Note: This article has been updated to use Caffe with cuDNN. cuDNN is a NVIDIA provided GPU-accelerated library for deep neural networks which can more than double performance. For 64-bit L4T please visit: 64-bit Caffe. For 32-bit L4T please visit: 32-bit Caffe.
In an earlier article on running the Caffe Deep Learning Framework on the Jetson TK1, the Jetson TK1 example results showed that an image recognition takes place on an example AlexNet time demonstration in about 27ms. How does the TX1 fare? Looky here:
Caffe Background
Just as a reminder, Caffe is a deep learning framework developed with cleanliness, readability, and speed in mind. It was created by Yangqing Jia during his PhD at UC Berkeley, and is in active development by the Berkeley Vision and Learning Center (BVLC) and by community contributors.
Caffe Installation
A script is available in the JetsonHack Github repository which will install the dependencies for Caffe, and then download the source code and compile it on the Jetson TX1. In order to install:
$ git clone https://github.com/jetsonhacks/installCaffeJTX1.git
$ cd installCaffeJTX1
$ ./installCaffe.sh
There are a couple of points of interest in the installCaffe.sh script. The first point is the following:
# Dec. 7, 2015; This only appears in once place currently
# This is a 32 bit OS LMDB_MAP_SIZE needs to be reduced from
# 1099511627776 to 536870912
git grep -lz 1099511627776 | xargs -0 sed -i ‘s/1099511627776/536870912/g’
# Change the comment too
git grep -lz “// 1TB” | xargs -0 sed -i ‘s:// 1TB:// 1/2TB:g’
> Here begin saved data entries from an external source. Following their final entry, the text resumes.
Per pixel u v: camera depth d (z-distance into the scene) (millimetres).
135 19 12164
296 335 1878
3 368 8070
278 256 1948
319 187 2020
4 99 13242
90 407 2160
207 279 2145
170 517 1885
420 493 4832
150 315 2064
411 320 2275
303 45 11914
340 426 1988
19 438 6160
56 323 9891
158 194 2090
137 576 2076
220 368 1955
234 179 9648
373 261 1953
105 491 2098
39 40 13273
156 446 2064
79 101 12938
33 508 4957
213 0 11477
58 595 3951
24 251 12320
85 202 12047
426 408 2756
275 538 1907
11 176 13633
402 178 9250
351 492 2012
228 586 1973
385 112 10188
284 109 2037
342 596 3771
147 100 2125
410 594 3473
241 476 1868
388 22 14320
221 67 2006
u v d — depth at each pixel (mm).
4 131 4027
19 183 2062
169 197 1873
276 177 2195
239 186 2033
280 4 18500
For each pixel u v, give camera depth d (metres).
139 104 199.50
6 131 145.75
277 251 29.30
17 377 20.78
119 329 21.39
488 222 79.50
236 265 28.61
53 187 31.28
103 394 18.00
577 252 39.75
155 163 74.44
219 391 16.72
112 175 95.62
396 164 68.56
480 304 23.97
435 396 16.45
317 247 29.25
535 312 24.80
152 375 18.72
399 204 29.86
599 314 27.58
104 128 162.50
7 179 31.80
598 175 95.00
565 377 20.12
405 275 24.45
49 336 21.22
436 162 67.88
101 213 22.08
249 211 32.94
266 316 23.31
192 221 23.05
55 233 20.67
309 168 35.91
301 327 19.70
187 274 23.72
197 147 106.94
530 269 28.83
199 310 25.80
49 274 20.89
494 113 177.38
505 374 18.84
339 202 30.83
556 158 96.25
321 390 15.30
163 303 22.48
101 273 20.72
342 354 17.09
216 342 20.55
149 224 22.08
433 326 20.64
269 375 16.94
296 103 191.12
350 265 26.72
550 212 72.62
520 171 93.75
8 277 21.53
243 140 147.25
In the current version of Caffe, there is an issue with running on a 32-bit OS like L4T 23.1 on the Jetson TX1. From Aaron Schumacher’s article: The NVIDIA Jetson TK1 with Caffe on MNIST
Unfortunately master has a really large value for LMDB_MAP_SIZE in src/caffe/util/db.cpp, which confuses our little 32-bit ARM processor on the Jetson, eventually leading to Caffe tests failing with errors like MDB_MAP_FULL: Environment mapsize limit reached. Caffe GitHub issue #1861 has some discussion about this and maybe it will be fixed eventually, but for the moment if you manually adjust the value from 1099511627776 to 536870912, you’ll be able to run all the Caffe tests successfully.
Corey Thompson also added:
To get the LMDB portion of tests to work, make sure to also update examples/mnist/convert_mnist_data.cpp as well:
examples/mnist/convert_mnist_data.cpp:89:56: warning: large integer implicitly truncated to unsigned type [-Woverflow]
CHECK_EQ(mdb_env_set_mapsize(mdb_env, 1099511627776), MDB_SUCCESS) // 1TB
^
adjust the value from 1099511627776 to 536870912.
The JetsonHacks script uses the ‘git grep‘ command to round up the usual suspects in the source code that use the 1TB marker, 1099511627776, and then uses the ‘sed‘ command to replace it with half of that value. The script also tries to fix the associated comment. You will notice that the ‘sed’ command is slightly unconventional in the latter case, the colon (‘:’) after the s in the command line indicates to sed to use the colon as the delimiter instead of the default slash (‘/’). This is useful for helping with those pesky .cpp style comments.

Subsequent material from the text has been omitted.